The /frex command extracts individual frames from a video file using ffmpeg, then uses a subagent to analyze them based on the context you provide. This can be useful for:
- Debugging UI issues from screen recordings
- Analyzing visual regressions frame by frame
- Reviewing animations and transitions
- Inspecting transient states that are hard to screenshot manually
- Calling out a series of issues in a UI which may span multiple screens and would be time consuming to screenshot individually
You certainly can (and should) if a single screenshot captures the issue you're seeing in a UI!

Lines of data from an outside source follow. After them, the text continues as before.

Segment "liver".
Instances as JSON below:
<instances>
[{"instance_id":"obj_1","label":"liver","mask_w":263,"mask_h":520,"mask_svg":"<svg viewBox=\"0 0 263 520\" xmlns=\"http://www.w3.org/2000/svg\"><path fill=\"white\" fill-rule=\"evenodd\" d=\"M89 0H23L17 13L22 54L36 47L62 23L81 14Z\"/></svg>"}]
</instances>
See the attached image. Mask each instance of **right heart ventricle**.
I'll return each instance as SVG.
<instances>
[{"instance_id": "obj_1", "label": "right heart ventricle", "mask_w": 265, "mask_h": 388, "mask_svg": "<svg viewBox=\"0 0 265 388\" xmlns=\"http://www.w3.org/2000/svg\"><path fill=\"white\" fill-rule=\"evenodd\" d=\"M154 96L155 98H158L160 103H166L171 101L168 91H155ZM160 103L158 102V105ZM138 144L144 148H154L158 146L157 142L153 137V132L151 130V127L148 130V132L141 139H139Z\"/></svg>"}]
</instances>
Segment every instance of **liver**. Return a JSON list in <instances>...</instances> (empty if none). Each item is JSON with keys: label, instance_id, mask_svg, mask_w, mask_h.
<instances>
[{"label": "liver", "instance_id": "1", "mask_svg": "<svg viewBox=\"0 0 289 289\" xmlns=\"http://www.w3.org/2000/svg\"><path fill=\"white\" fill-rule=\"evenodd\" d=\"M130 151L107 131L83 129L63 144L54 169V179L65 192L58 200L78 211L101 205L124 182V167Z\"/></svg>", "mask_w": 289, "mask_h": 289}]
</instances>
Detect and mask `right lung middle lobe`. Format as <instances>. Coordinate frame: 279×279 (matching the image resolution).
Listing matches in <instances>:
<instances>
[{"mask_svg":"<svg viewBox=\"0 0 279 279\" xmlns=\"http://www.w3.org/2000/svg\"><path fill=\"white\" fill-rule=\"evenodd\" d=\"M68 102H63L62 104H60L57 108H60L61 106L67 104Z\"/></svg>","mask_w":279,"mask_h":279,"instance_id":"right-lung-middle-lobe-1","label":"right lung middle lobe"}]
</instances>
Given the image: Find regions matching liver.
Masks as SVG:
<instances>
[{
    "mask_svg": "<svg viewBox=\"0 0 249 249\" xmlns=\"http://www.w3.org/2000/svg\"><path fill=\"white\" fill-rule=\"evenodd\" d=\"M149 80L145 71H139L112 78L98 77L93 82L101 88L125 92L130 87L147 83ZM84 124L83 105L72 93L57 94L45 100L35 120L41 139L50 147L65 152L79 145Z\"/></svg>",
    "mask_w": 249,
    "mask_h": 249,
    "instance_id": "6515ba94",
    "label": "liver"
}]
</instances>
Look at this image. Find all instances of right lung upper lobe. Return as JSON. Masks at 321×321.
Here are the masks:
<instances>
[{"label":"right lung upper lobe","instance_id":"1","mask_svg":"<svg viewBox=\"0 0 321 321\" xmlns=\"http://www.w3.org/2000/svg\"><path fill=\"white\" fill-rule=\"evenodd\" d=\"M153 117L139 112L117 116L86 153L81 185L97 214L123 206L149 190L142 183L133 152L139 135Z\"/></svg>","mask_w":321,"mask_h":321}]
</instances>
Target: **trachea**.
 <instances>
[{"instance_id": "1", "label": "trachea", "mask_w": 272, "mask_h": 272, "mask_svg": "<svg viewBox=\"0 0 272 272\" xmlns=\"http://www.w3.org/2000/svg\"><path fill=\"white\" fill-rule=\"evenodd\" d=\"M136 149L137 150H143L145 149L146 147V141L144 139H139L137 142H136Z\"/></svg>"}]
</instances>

The specific use-cases for this plugin are for providing Claude context for UI quirks that are:
- Only present for a very brief period (like a flickering UI component or a window that appears and immediately disappears)
- A series of rapid sequential behaviors and/or interactions
Since this plugin turns a video file into stills, it works best for short clips depending on your context window length and token budget (see Caveats below).
The default subagent model is Sonnet, though you can specify a different model inside the --context description. Opus seems to be more perceptive when analyzing the video frames, but it can use considerably more tokens (see more Caveats below).
If you need longer video input than this plugin can provide, it might be better to work Gemini's native video processing into your CC workflow via MCP.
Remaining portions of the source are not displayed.